> **Written task**: Reproduce the records below word for word.

> **Information**:
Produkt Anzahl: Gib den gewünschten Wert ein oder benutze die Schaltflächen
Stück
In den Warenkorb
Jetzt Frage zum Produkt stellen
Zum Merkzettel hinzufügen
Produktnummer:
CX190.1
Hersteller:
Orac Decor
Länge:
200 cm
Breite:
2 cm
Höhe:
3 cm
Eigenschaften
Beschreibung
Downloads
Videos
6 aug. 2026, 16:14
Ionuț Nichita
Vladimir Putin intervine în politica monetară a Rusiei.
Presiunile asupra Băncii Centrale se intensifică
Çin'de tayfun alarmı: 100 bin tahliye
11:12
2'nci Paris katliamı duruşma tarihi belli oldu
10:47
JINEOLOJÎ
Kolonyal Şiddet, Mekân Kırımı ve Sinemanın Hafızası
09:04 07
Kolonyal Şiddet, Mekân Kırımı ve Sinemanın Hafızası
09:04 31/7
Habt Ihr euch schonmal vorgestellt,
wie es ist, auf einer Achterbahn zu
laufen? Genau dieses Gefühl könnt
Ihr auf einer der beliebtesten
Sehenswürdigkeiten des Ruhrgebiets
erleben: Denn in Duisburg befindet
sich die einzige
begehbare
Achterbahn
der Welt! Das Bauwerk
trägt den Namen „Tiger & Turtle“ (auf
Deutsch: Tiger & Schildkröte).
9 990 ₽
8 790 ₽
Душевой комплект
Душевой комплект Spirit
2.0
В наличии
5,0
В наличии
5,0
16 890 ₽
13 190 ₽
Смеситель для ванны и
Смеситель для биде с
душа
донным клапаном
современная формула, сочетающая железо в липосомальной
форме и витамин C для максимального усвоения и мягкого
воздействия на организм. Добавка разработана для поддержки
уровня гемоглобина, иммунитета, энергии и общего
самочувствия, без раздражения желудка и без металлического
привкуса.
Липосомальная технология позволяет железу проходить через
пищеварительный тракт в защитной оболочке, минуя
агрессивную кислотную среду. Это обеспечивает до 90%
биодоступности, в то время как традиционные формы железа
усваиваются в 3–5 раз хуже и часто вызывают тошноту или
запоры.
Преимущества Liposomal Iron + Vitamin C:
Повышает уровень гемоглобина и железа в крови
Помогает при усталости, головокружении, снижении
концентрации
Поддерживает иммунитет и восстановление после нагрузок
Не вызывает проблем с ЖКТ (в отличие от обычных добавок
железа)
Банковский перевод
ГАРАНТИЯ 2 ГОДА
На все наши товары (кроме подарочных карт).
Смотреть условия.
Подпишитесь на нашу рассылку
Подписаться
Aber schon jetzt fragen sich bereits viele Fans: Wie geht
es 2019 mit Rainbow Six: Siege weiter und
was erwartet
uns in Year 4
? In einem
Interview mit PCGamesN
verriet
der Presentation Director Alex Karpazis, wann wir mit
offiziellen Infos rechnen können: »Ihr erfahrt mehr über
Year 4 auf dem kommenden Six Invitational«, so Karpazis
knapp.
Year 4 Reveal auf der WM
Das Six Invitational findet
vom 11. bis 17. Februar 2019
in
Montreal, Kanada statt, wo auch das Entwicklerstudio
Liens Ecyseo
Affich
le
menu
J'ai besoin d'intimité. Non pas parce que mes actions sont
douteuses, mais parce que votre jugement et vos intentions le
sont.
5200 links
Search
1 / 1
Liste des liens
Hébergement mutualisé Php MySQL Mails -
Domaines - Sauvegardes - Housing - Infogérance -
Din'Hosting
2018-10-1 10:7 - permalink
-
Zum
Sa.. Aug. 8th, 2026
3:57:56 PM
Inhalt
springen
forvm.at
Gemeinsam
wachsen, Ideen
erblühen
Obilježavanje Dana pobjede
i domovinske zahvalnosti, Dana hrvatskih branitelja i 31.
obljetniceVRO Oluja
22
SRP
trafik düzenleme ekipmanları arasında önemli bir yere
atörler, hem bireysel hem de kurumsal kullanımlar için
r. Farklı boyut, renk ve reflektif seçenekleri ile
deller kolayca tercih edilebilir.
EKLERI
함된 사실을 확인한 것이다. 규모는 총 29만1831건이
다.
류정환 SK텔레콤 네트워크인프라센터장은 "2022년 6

> **Output**:
Produkt Anzahl: Gib den gewünschten Wert ein oder benutze die Schaltflächen
Stück
In den Warenkorb
Jetzt Frage zum Produkt stellen
Zum Merkzettel hinzufügen
Produktnummer:
CX190.1
Hersteller:
Orac Decor
Länge:
200 cm
Breite:
2 cm
Höhe:
3 cm
Eigenschaften
Beschreibung
Downloads
Videos
6 aug. 2026, 16:14
Ionuț Nichita
Vladimir Putin intervine în politica monetară a Rusiei.
Presiunile asupra Băncii Centrale se intensifică
Çin'de tayfun alarmı: 100 bin tahliye
11:12
2'nci Paris katliamı duruşma tarihi belli oldu
10:47
JINEOLOJÎ
Kolonyal Şiddet, Mekân Kırımı ve Sinemanın Hafızası
09:04 07
Kolonyal Şiddet, Mekân Kırımı ve Sinemanın Hafızası
09:04 31/7
Habt Ihr euch schonmal vorgestellt,
wie es ist, auf einer Achterbahn zu
laufen? Genau dieses Gefühl könnt
Ihr auf einer der beliebtesten
Sehenswürdigkeiten des Ruhrgebiets
erleben: Denn in Duisburg befindet
sich die einzige
begehbare
Achterbahn
der Welt! Das Bauwerk
trägt den Namen „Tiger & Turtle“ (auf
Deutsch: Tiger & Schildkröte).
9 990 ₽
8 790 ₽
Душевой комплект
Душевой комплект Spirit
2.0
В наличии
5,0
В наличии
5,0
16 890 ₽
13 190 ₽
Смеситель для ванны и
Смеситель для биде с
душа
донным клапаном
современная формула, сочетающая железо в липосомальной
форме и витамин C для максимального усвоения и мягкого
воздействия на организм. Добавка разработана для поддержки
уровня гемоглобина, иммунитета, энергии и общего
самочувствия, без раздражения желудка и без металлического
привкуса.
Липосомальная технология позволяет железу проходить через
пищеварительный тракт в защитной оболочке, минуя
агрессивную кислотную среду. Это обеспечивает до 90%
биодоступности, в то время как традиционные формы железа
усваиваются в 3–5 раз хуже и часто вызывают тошноту или
запоры.
Преимущества Liposomal Iron + Vitamin C:
Повышает уровень гемоглобина и железа в крови
Помогает при усталости, головокружении, снижении
концентрации
Поддерживает иммунитет и восстановление после нагрузок
Не вызывает проблем с ЖКТ (в отличие от обычных добавок
железа)
Банковский перевод
ГАРАНТИЯ 2 ГОДА
На все наши товары (кроме подарочных карт).
Смотреть условия.
Подпишитесь на нашу рассылку
Подписаться
Aber schon jetzt fragen sich bereits viele Fans: Wie geht
es 2019 mit Rainbow Six: Siege weiter und
was erwartet
uns in Year 4
? In einem
Interview mit PCGamesN
verriet
der Presentation Director Alex Karpazis, wann wir mit
offiziellen Infos rechnen können: »Ihr erfahrt mehr über
Year 4 auf dem kommenden Six Invitational«, so Karpazis
knapp.
Year 4 Reveal auf der WM
Das Six Invitational findet
vom 11. bis 17. Februar 2019
in
Montreal, Kanada statt, wo auch das Entwicklerstudio
Liens Ecyseo
Affich
le
menu
J'ai besoin d'intimité. Non pas parce que mes actions sont
douteuses, mais parce que votre jugement et vos intentions le
sont.
5200 links
Search
1 / 1
Liste des liens
Hébergement mutualisé Php MySQL Mails -
Domaines - Sauvegardes - Housing - Infogérance -
Din'Hosting
2018-10-1 10:7 - permalink
-
Zum
Sa.. Aug. 8th, 2026
3:57:56 PM
Inhalt
springen
forvm.at
Gemeinsam
wachsen, Ideen
erblühen
Obilježavanje Dana pobjede
i domovinske zahvalnosti, Dana hrvatskih branitelja i 31.
obljetniceVRO Oluja
22
SRP
trafik düzenleme ekipmanları arasında önemli bir yere
atörler, hem bireysel hem de kurumsal kullanımlar için
r. Farklı boyut, renk ve reflektif seçenekleri ile
deller kolayca tercih edilebilir.
EKLERI
함된 사실을 확인한 것이다. 규모는 총 29만1831건이
다.
류정환 SK텔레콤 네트워크인프라센터장은 "2022년 6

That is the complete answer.